Basta cercare su Internet per scoprire quanti chirurghi si offrano promettendo meraviglie con la mastoplastica additiva, la mastoplastica riduttiva, la mastopessi (che solleva e rassoda il seno ceduto). Il dottor Domenico Miccolis, chirurgo plastico estetico presso la clinica Hospitadella, notoriamente esperto di interventi estetici al seno, ci ragguaglia circa l'assoluta necessità oggi, da parte del paziente, di discriminare il professionista a cui rivolgersi. Perché non è sufficiente che il medico abbia una laurea che lo autorizzi a utilizzare il bisturi: le competenze richiedono la soddisfazione di numerosi parametri.

«Un professionista non vale l'altro. Se teniamo alla nostra salute, al risultato dell'intervento e alla nostra sicurezza, è importante scegliere il chirurgo plastico estetico con gli stessi canoni con cui sceglieremmo un cardiochirurgo o un qualunque altro professionista.
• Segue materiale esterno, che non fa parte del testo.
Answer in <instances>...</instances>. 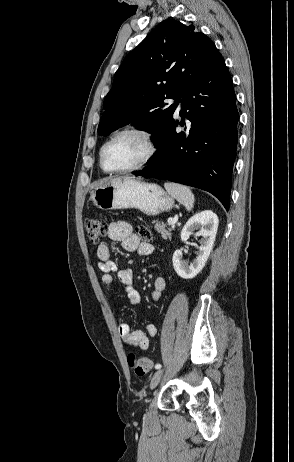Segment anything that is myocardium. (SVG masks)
Masks as SVG:
<instances>
[{
    "label": "myocardium",
    "instance_id": "obj_1",
    "mask_svg": "<svg viewBox=\"0 0 294 462\" xmlns=\"http://www.w3.org/2000/svg\"><path fill=\"white\" fill-rule=\"evenodd\" d=\"M124 134H135L140 136L146 143L147 146V152L144 155V157L135 165L123 168V169H117V170H109L104 166V152L106 147L111 144L115 139L118 137L124 135ZM158 152V144L156 141V137L154 133L144 127H139V126H129L122 128L118 130L116 133H114L101 147L100 152H99V162H100V167L101 169L110 174H122V173H129V172H134L143 169L146 167L156 156Z\"/></svg>",
    "mask_w": 294,
    "mask_h": 462
}]
</instances>
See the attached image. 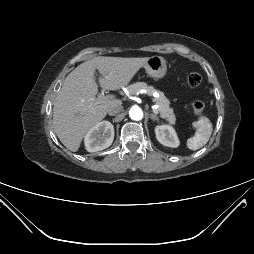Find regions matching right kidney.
<instances>
[{"label": "right kidney", "instance_id": "1", "mask_svg": "<svg viewBox=\"0 0 254 254\" xmlns=\"http://www.w3.org/2000/svg\"><path fill=\"white\" fill-rule=\"evenodd\" d=\"M113 140V125L109 121H101L87 132L84 143L88 152H97L108 148Z\"/></svg>", "mask_w": 254, "mask_h": 254}]
</instances>
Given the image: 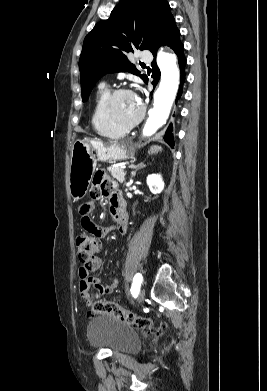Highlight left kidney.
I'll use <instances>...</instances> for the list:
<instances>
[{
	"mask_svg": "<svg viewBox=\"0 0 267 391\" xmlns=\"http://www.w3.org/2000/svg\"><path fill=\"white\" fill-rule=\"evenodd\" d=\"M147 185L153 194H159L164 189V182L160 174L149 175Z\"/></svg>",
	"mask_w": 267,
	"mask_h": 391,
	"instance_id": "left-kidney-1",
	"label": "left kidney"
}]
</instances>
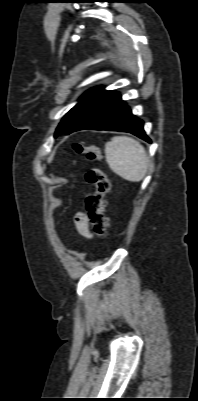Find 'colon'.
I'll use <instances>...</instances> for the list:
<instances>
[{"label":"colon","instance_id":"5ec220e1","mask_svg":"<svg viewBox=\"0 0 198 401\" xmlns=\"http://www.w3.org/2000/svg\"><path fill=\"white\" fill-rule=\"evenodd\" d=\"M73 149L83 154L91 162L101 160V151L97 146H84L75 143ZM86 182L92 191L86 196V210L88 221L99 237H106L109 230V219L106 216V196L110 190V183L106 174L98 167L90 168L85 174Z\"/></svg>","mask_w":198,"mask_h":401}]
</instances>
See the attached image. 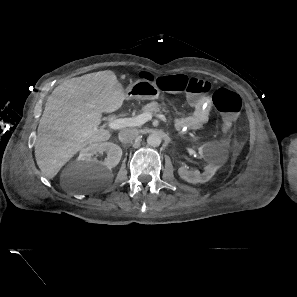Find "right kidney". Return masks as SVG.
Returning <instances> with one entry per match:
<instances>
[{
  "label": "right kidney",
  "mask_w": 297,
  "mask_h": 297,
  "mask_svg": "<svg viewBox=\"0 0 297 297\" xmlns=\"http://www.w3.org/2000/svg\"><path fill=\"white\" fill-rule=\"evenodd\" d=\"M97 153H106L107 157L104 161L94 162L92 157ZM121 156L122 149L118 145L112 142H103L94 143L82 149L78 160L91 164L95 169L99 168L100 166H104L111 170L113 167L117 166Z\"/></svg>",
  "instance_id": "obj_1"
}]
</instances>
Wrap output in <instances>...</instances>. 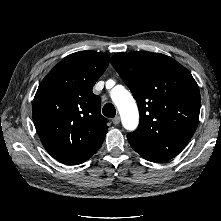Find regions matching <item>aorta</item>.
Segmentation results:
<instances>
[{
	"mask_svg": "<svg viewBox=\"0 0 221 221\" xmlns=\"http://www.w3.org/2000/svg\"><path fill=\"white\" fill-rule=\"evenodd\" d=\"M111 98L118 108L124 128L130 131L136 129L139 112L132 95L123 86H116L111 92Z\"/></svg>",
	"mask_w": 221,
	"mask_h": 221,
	"instance_id": "obj_1",
	"label": "aorta"
}]
</instances>
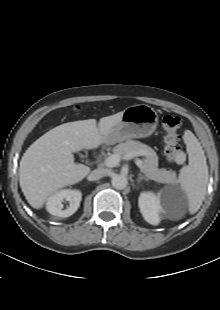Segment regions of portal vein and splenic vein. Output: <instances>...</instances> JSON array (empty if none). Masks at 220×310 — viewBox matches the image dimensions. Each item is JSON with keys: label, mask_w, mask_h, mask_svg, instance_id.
Wrapping results in <instances>:
<instances>
[{"label": "portal vein and splenic vein", "mask_w": 220, "mask_h": 310, "mask_svg": "<svg viewBox=\"0 0 220 310\" xmlns=\"http://www.w3.org/2000/svg\"><path fill=\"white\" fill-rule=\"evenodd\" d=\"M119 161H120V156L117 154H113L105 159L104 164L105 166L109 168H113L119 164ZM135 163L138 166V168L142 171L143 162L140 159H137Z\"/></svg>", "instance_id": "1"}]
</instances>
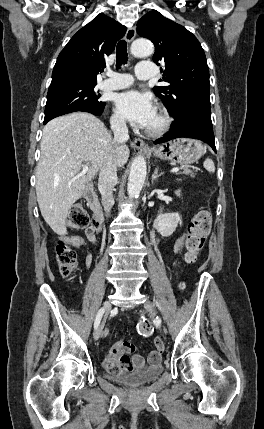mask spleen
Returning <instances> with one entry per match:
<instances>
[{"label": "spleen", "instance_id": "1", "mask_svg": "<svg viewBox=\"0 0 264 429\" xmlns=\"http://www.w3.org/2000/svg\"><path fill=\"white\" fill-rule=\"evenodd\" d=\"M205 169L209 172H214L215 171V165L214 162L210 159L207 158L204 163H203Z\"/></svg>", "mask_w": 264, "mask_h": 429}]
</instances>
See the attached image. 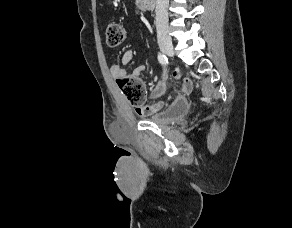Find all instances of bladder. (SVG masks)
<instances>
[{
    "mask_svg": "<svg viewBox=\"0 0 292 228\" xmlns=\"http://www.w3.org/2000/svg\"><path fill=\"white\" fill-rule=\"evenodd\" d=\"M188 112V102L186 100H181L172 105L165 113L152 115L148 117L147 120L158 125H165L183 118Z\"/></svg>",
    "mask_w": 292,
    "mask_h": 228,
    "instance_id": "bladder-1",
    "label": "bladder"
}]
</instances>
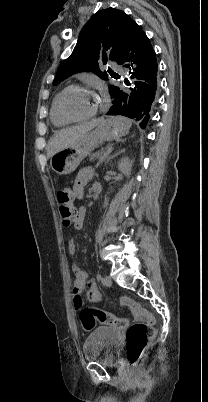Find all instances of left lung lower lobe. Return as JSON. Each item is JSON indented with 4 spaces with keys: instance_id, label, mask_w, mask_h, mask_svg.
<instances>
[{
    "instance_id": "left-lung-lower-lobe-1",
    "label": "left lung lower lobe",
    "mask_w": 208,
    "mask_h": 402,
    "mask_svg": "<svg viewBox=\"0 0 208 402\" xmlns=\"http://www.w3.org/2000/svg\"><path fill=\"white\" fill-rule=\"evenodd\" d=\"M118 64L128 70L130 81L125 89L114 87L112 106L107 115H122L141 121L145 128L157 89V59L155 51L139 25L134 22L121 51Z\"/></svg>"
}]
</instances>
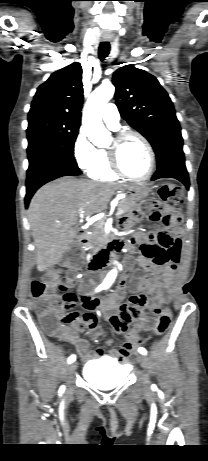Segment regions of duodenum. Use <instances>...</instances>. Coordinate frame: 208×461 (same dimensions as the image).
<instances>
[{"mask_svg":"<svg viewBox=\"0 0 208 461\" xmlns=\"http://www.w3.org/2000/svg\"><path fill=\"white\" fill-rule=\"evenodd\" d=\"M113 239L107 241L104 244L103 248L93 256V258L90 261L91 270L97 271L99 268L104 266V264H106V262L109 259V245L111 244V242H115V244H122L124 238L122 236H117ZM88 240V235L84 230L80 229L77 231V241L79 244L85 245L88 242Z\"/></svg>","mask_w":208,"mask_h":461,"instance_id":"duodenum-1","label":"duodenum"}]
</instances>
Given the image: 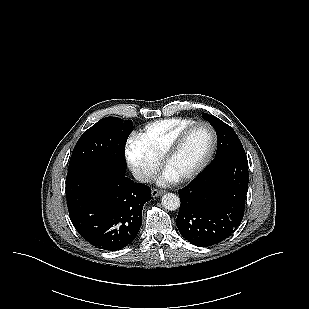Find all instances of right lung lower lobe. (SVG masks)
Returning a JSON list of instances; mask_svg holds the SVG:
<instances>
[{
    "label": "right lung lower lobe",
    "mask_w": 309,
    "mask_h": 309,
    "mask_svg": "<svg viewBox=\"0 0 309 309\" xmlns=\"http://www.w3.org/2000/svg\"><path fill=\"white\" fill-rule=\"evenodd\" d=\"M67 206L78 233L90 244L116 251L129 245L142 223V209L151 189L125 173L97 165L68 171Z\"/></svg>",
    "instance_id": "right-lung-lower-lobe-1"
}]
</instances>
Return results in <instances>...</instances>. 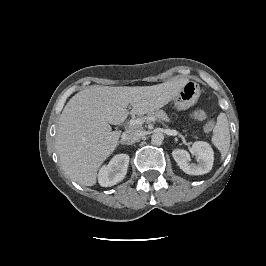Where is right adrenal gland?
Instances as JSON below:
<instances>
[{
	"label": "right adrenal gland",
	"mask_w": 266,
	"mask_h": 266,
	"mask_svg": "<svg viewBox=\"0 0 266 266\" xmlns=\"http://www.w3.org/2000/svg\"><path fill=\"white\" fill-rule=\"evenodd\" d=\"M119 144H121V145H123V146H124V144H123L121 141L118 143V145H119Z\"/></svg>",
	"instance_id": "right-adrenal-gland-1"
}]
</instances>
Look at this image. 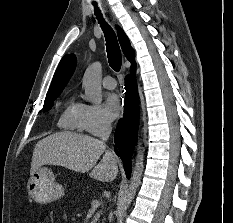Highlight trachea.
I'll return each instance as SVG.
<instances>
[{
	"label": "trachea",
	"instance_id": "obj_1",
	"mask_svg": "<svg viewBox=\"0 0 233 223\" xmlns=\"http://www.w3.org/2000/svg\"><path fill=\"white\" fill-rule=\"evenodd\" d=\"M95 13L105 34L109 65L113 70L119 71L122 65V56L117 37L112 28L102 18L100 11L96 9Z\"/></svg>",
	"mask_w": 233,
	"mask_h": 223
}]
</instances>
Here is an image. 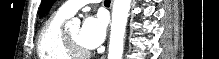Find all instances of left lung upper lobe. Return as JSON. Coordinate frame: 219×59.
Segmentation results:
<instances>
[{"mask_svg": "<svg viewBox=\"0 0 219 59\" xmlns=\"http://www.w3.org/2000/svg\"><path fill=\"white\" fill-rule=\"evenodd\" d=\"M56 0H42L40 10H39V16L42 17L45 15V13L51 8L53 3Z\"/></svg>", "mask_w": 219, "mask_h": 59, "instance_id": "1", "label": "left lung upper lobe"}]
</instances>
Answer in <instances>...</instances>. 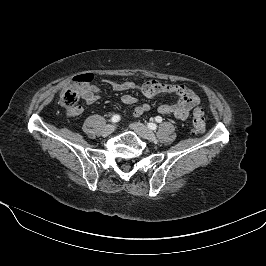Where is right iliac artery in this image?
Returning <instances> with one entry per match:
<instances>
[{"label": "right iliac artery", "instance_id": "1", "mask_svg": "<svg viewBox=\"0 0 266 266\" xmlns=\"http://www.w3.org/2000/svg\"><path fill=\"white\" fill-rule=\"evenodd\" d=\"M120 120V115H114L112 118H111V122L113 123H116Z\"/></svg>", "mask_w": 266, "mask_h": 266}]
</instances>
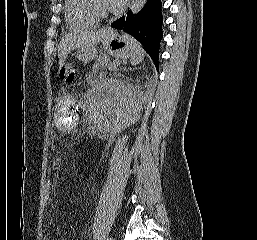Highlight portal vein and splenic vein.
<instances>
[{
    "label": "portal vein and splenic vein",
    "instance_id": "18ae733b",
    "mask_svg": "<svg viewBox=\"0 0 257 240\" xmlns=\"http://www.w3.org/2000/svg\"><path fill=\"white\" fill-rule=\"evenodd\" d=\"M118 65H120L119 61H115V62H114V66L116 67V66H118Z\"/></svg>",
    "mask_w": 257,
    "mask_h": 240
}]
</instances>
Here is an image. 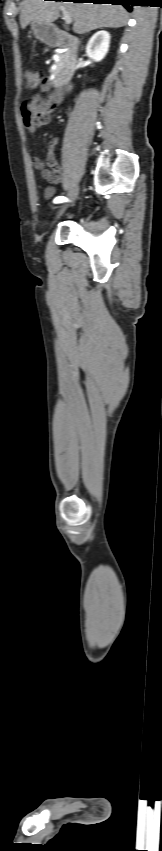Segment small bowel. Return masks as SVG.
I'll return each mask as SVG.
<instances>
[{"label": "small bowel", "instance_id": "obj_1", "mask_svg": "<svg viewBox=\"0 0 162 851\" xmlns=\"http://www.w3.org/2000/svg\"><path fill=\"white\" fill-rule=\"evenodd\" d=\"M59 80L56 76H51L48 83L47 81L41 87L39 93H37L30 102L23 104L21 107V113L23 117V122L26 129L34 133L35 130L39 127L47 125L50 122L51 114L58 108L62 99L67 97V93H71L73 89L77 87V82L75 80H70L68 84L59 85ZM58 86V88H57ZM55 92L50 94V89ZM42 94L49 95L47 99L42 97ZM58 143V138L54 137L49 142V147L54 148ZM46 163L49 166V169L45 168L44 161L39 157L32 158V165L34 168L41 171V174L45 180L51 183H56L61 178V169L60 166L53 155V153H48L46 158Z\"/></svg>", "mask_w": 162, "mask_h": 851}]
</instances>
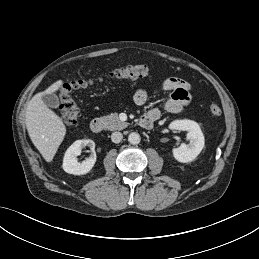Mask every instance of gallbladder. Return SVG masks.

Se chiedessimo a 10 chirurghi di effettuare il medesimo intervento, vi garantisco che i risultati sarebbero diversi; occorre saper scegliere e affidarsi all'arte di professionisti capaci e che abbiano una particolare inclinazione, una dote a quel particolare intervento. La soddisfazione del paziente dipende proprio dall'operatore». Anche il rapporto che il medico instaura col paziente gioca a favore del successo dell'intervento: «Un professionista serio e competente saprà dire anche no a richieste troppo audaci. Dunque, il risultato può cambiare in funzione delle capacità tecnico/professionali personali del chirurgo, della relazione medico/paziente, senza trascurare il rispetto degli standard di qualità in termini di team chirurgico, di materiali utilizzati, di cliniche dove si effettuano gli interventi ed approccio e supporto psicologico personalizzato». Miccolis può contare sull'affiancamento di veri professionisti che lavorano ogni giorno alla clinica Hospitadella: «Una équipe preparata è in grado di garantire al paziente sicurezza. Intervenire al seno, infatti, non è un'operazione banale, come si potrebbe erroneamente pensare. Ricordiamo che interveniamo in un distretto del corpo e, per questo motivo, la salute e la sicurezza di chi si affida a me, deve rimanere sempre il primo obiettivo».

Di fronte al dilagare odierno di professionisti, molti dei quali millantano risultati e standard qualitativi elevati, prima di scegliere, è bene verificare. La salute è troppo preziosa.